Sample Starter Stack: Month 1
Here is exactly what to buy and when to take it for your first month:
- Morning with breakfast: Vitamin D3+K2 (2,000–5,000 IU) + Omega-3 (2,000 mg EPA+DHA)
- Anytime: Creatine (5 g mixed in water or a shake)
- Evening: Magnesium Glycinate (300–400 mg)
Total cost: approximately $60–$90 per month. This covers the four highest-impact, most evidence-backed supplements with the broadest benefit profile. After 8–12 weeks, re-test blood work and add goal-specific Tier 2 supplements based on your results.
Frequently Asked Questions
Should I take a greens powder like AG1 instead of individual supplements?
AG1 (Athletic Greens) is a convenient all-in-one option that provides a broad micronutrient base. However, it may not deliver therapeutic doses of specific nutrients like vitamin D or omega-3. Many people use AG1 as a complement to their core stack, not a replacement for it.
How do I know if a supplement is working?
Objective metrics trump subjective feelings. Blood work changes (vitamin D levels, omega-3 index, homocysteine) are the most reliable indicators. Wearable data (sleep quality, HRV trends) can also reveal supplement impacts. Give each supplement at least 4–8 weeks before evaluating.
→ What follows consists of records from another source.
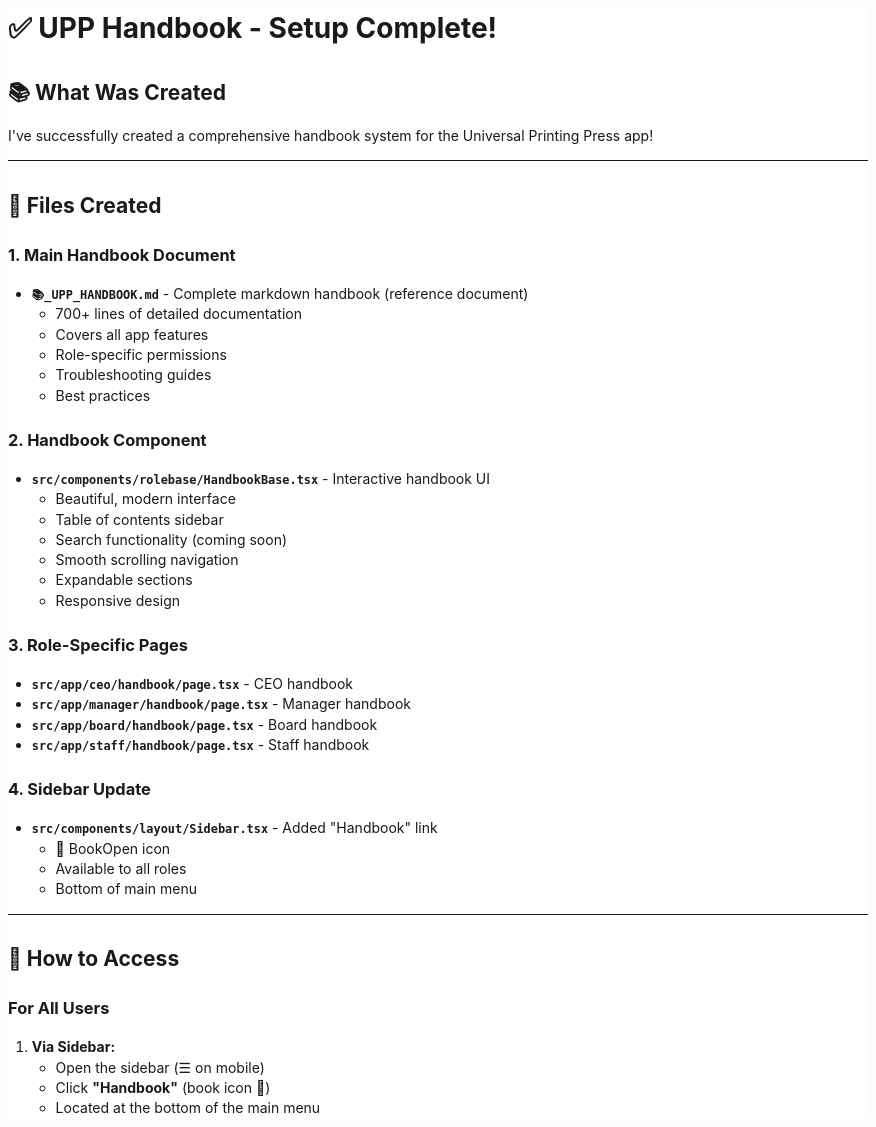 # ✅ UPP Handbook - Setup Complete!

## 📚 What Was Created

I've successfully created a comprehensive handbook system for the Universal Printing Press app!

---

## 📁 Files Created

### 1. Main Handbook Document
- **`📚_UPP_HANDBOOK.md`** - Complete markdown handbook (reference document)
  - 700+ lines of detailed documentation
  - Covers all app features
  - Role-specific permissions
  - Troubleshooting guides
  - Best practices

### 2. Handbook Component
- **`src/components/rolebase/HandbookBase.tsx`** - Interactive handbook UI
  - Beautiful, modern interface
  - Table of contents sidebar
  - Search functionality (coming soon)
  - Smooth scrolling navigation
  - Expandable sections
  - Responsive design

### 3. Role-Specific Pages
- **`src/app/ceo/handbook/page.tsx`** - CEO handbook
- **`src/app/manager/handbook/page.tsx`** - Manager handbook
- **`src/app/board/handbook/page.tsx`** - Board handbook
- **`src/app/staff/handbook/page.tsx`** - Staff handbook

### 4. Sidebar Update
- **`src/components/layout/Sidebar.tsx`** - Added "Handbook" link
  - 📖 BookOpen icon
  - Available to all roles
  - Bottom of main menu

---

## 🎯 How to Access

### For All Users

1. **Via Sidebar:**
   - Open the sidebar (☰ on mobile)
   - Click **"Handbook"** (book icon 📖)
   - Located at the bottom of the main menu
Can I take too many supplements?
Yes. More is not always better. Excessive vitamin A, iron, or selenium can be toxic. Fat-soluble vitamins accumulate in tissue. Start with the essentials, test regularly, and add conservatively. If you take 5 or fewer well-chosen supplements, you are likely covering 80% of the benefit.
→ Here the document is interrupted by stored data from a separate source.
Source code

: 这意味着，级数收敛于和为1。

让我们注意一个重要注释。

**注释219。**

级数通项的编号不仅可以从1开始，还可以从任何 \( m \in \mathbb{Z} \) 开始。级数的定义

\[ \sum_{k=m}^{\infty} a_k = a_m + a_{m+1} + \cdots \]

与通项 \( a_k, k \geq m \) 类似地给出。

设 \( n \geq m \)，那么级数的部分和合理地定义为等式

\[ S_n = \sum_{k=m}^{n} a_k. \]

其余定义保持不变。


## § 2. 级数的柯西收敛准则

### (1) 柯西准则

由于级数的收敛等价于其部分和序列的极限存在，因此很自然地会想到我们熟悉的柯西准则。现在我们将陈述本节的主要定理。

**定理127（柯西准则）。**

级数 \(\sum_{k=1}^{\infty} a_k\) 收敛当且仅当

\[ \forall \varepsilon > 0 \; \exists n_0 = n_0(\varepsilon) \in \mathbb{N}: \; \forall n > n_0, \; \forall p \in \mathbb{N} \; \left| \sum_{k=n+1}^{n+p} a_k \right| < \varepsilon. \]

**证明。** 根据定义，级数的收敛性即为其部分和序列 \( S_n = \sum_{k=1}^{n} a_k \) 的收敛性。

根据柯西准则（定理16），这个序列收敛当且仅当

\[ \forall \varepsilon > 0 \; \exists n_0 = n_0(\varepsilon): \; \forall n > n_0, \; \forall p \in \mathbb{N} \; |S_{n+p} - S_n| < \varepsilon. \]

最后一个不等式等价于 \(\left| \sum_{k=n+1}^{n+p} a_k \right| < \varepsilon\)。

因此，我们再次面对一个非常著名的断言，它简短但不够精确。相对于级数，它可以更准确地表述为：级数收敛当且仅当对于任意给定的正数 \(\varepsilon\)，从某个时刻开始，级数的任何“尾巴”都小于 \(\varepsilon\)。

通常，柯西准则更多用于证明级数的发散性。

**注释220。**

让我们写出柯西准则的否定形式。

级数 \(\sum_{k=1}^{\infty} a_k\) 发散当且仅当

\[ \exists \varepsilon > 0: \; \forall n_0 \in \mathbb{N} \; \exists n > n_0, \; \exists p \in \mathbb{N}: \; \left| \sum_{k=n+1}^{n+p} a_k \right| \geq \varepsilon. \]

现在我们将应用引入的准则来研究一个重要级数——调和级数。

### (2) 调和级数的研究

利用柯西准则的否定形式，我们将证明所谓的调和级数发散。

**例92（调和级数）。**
Are supplements safe to take with prescription medications?
Some supplements interact with medications. Common examples: omega-3 with blood thinners, St. John's Wort with antidepressants, berberine with metformin or CYP-metabolized drugs. Always inform your doctor or pharmacist about your supplement regimen.
What age should I start supplementing?
Foundational supplements (vitamin D, omega-3, magnesium) are appropriate for adults of any age. Longevity-specific supplements like NMN and CoQ10 become more relevant after 30–40, when endogenous production of key compounds begins declining.